● **WHAT TO WORK ON**
Please extend the worked solution to the circle problem below, starting right after its final line.

SELECTED EXTRACT: Begin

Question

A circle whose center is at (-6, 8) passes through the origin, which of the following points are not on the circle?
$
  {\text{A}}{\text{. }}\left( { - 2,12} \right) \\
  {\text{B}}{\text{. }}\left( { - 16,8} \right) \\
  {\text{C}}{\text{. }}\left( { - 6, - 2} \right) \\
  {\text{D}}{\text{. }}\left( {4,8} \right) \\
$

Answer 1

Hint: To solve the question we find the radius of the circle using the formula for distance between two points. (One point is the origin and the other is the center.)
Then we find the distance from each of the given points from the center.

Complete step-by-step answer:
Given Data:
The circle passes through the origin.
The line joining origin and center of the circle is the radius of the circle.
We know in a ∆ABC, Pythagoras theorem states that the hypotenuse ${\text{A}}{{\text{C}}^2} = {\text{A}}{{\text{B}}^2} + {\text{B}}{{\text{C}}^2}$
The distance between two points with coordinates $\left( {{{\text{x}}_1},{{\text{y}}_1}} \right){\text{ and }}\left( {{{\text{x}}_2},{{\text{y}}_2}} \right){\text{ is d = }}\sqrt {{{\left( {{{\text{x}}_2} - {{\text{x}}_1}} \right)}^2} + {{\left( {{{\text{y}}_2} - {{\text{y}}_1}} \right)}^2}} $

Observing the figure, we get a right triangle with points at origin O, (0, 8) and (-6, 8) and with radius as the hypotenuse of this triangle.
∴ ${{\text{r}}^2}$ = ${\left( { - 6} \right)^2} + {8^2}$​ (Using Pythagoras Theorem)

SELECTED EXTRACT: End
PROVIDED DATA: Begin

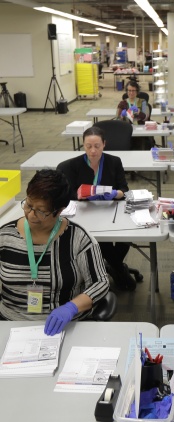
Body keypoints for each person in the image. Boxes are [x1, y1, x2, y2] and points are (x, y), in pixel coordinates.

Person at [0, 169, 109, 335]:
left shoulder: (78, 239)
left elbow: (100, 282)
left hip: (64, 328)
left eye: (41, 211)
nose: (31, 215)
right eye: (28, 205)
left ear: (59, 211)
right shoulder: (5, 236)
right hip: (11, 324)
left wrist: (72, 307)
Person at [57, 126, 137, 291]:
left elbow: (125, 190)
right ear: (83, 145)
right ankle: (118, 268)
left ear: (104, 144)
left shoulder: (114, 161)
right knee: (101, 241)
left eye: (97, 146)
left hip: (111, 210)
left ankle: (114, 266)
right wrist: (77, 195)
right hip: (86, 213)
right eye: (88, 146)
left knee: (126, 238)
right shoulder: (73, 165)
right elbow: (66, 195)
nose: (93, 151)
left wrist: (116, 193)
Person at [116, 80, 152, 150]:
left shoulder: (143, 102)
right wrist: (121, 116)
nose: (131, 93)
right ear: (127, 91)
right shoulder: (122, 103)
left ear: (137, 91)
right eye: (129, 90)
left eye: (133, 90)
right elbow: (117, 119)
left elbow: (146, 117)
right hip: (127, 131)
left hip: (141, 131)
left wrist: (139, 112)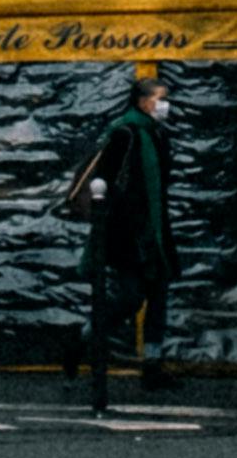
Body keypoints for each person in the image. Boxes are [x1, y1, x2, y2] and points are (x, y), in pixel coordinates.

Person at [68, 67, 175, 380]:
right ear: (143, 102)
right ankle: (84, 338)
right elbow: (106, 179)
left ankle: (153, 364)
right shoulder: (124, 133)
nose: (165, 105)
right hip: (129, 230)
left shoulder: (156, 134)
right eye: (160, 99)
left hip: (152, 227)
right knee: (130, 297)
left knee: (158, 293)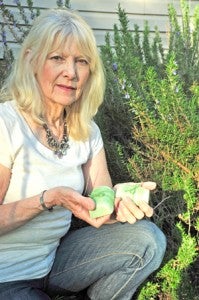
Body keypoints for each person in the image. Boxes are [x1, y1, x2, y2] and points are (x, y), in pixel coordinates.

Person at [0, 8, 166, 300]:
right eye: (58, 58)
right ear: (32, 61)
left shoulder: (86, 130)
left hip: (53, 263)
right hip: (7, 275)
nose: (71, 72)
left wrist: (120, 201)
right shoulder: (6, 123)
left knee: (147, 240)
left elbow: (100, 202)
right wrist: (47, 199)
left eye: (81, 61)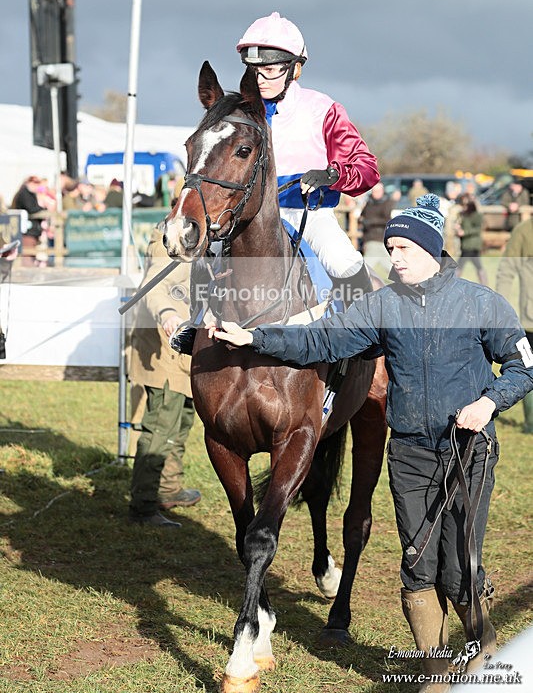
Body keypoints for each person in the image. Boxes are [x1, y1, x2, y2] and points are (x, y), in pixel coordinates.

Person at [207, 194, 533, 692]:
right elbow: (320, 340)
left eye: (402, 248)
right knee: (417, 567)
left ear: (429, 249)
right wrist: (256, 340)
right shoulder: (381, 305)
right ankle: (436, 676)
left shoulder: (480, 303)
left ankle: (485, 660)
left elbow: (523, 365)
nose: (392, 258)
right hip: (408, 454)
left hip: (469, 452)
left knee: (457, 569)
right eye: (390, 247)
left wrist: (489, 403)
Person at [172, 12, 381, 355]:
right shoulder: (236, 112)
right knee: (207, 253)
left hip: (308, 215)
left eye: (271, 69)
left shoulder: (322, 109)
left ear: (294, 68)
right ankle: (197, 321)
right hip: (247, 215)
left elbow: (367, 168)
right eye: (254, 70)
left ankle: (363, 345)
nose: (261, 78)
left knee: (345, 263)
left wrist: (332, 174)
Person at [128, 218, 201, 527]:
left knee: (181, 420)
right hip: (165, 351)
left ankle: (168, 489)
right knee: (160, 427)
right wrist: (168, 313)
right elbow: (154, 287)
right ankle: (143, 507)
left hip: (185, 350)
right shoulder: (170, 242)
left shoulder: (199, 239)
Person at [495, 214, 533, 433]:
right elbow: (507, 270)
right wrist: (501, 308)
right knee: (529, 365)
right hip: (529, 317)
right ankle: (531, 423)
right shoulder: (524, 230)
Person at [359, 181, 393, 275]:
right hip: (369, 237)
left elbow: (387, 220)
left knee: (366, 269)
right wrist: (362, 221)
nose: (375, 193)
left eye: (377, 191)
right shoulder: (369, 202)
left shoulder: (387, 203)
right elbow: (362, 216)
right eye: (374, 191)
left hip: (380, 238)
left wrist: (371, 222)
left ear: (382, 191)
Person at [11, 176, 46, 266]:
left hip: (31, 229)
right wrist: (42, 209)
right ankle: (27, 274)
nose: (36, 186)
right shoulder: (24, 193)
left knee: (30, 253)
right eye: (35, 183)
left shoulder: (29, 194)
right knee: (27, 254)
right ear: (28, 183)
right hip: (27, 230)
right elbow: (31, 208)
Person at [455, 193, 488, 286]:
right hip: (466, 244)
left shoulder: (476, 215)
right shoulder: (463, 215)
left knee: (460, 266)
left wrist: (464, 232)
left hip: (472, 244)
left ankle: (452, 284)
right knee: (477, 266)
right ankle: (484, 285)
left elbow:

PROVIDED DATA: End

● **WRITTEN RESPONSE**
          = 36 + 64
⟹${{\text{r}}^2}$ = 100​
⟹r = 10


To check whether the given points lie on the circle, we will check their distance from the center.
Let the distance from the point be ‘d’.

A.Distance of point (−2, 12) from the center (−6, 8) by applying distance formula.
Distance (d) =$\sqrt {{{\left( {8 - 12} \right)}^2} + {{\left( { - 6 + 2} \right)}^2}} = \sqrt {32} = 5.66{\text{ units}}$ ​
d < r , which does not form the radius.
Hence, (−2, 12) does not lie on the circle. It lies inside the circle.

B.Distance of point (−16, 8) from the center (−6, 8) by applying distance formula.
Distance (d) = $\sqrt {{{\left( {8 - 8} \right)}^2} + {{\left( { - 6 + 16} \right)}^2}} = \sqrt {100} = 10{\text{ units}}$
d = r, which forms the radius.
Hence, (−16, 8) lies on the circle.

C.Distance of point (−6, −2) from the center (−6, 8) by applying distance formula.
Distance (d) = $\sqrt {{{\left( {8 + 2} \right)}^2} + {{\left( { - 6 + 6} \right)}^2}} = \sqrt {100} = 10{\text{ units}}$
d = r, which forms the radius.
Hence, (−6, −2) lies on the circle.

D.Distance of point (4, 8) from the center (−6, 8) by applying distance formula.
Distance (d) = $\sqrt {{{\left( { - 6 - 4} \right)}^2} + {{\left( {8 - 8} \right)}^2}} = \sqrt {100} = 10{\text{ units}}$
d = r, which forms the radius.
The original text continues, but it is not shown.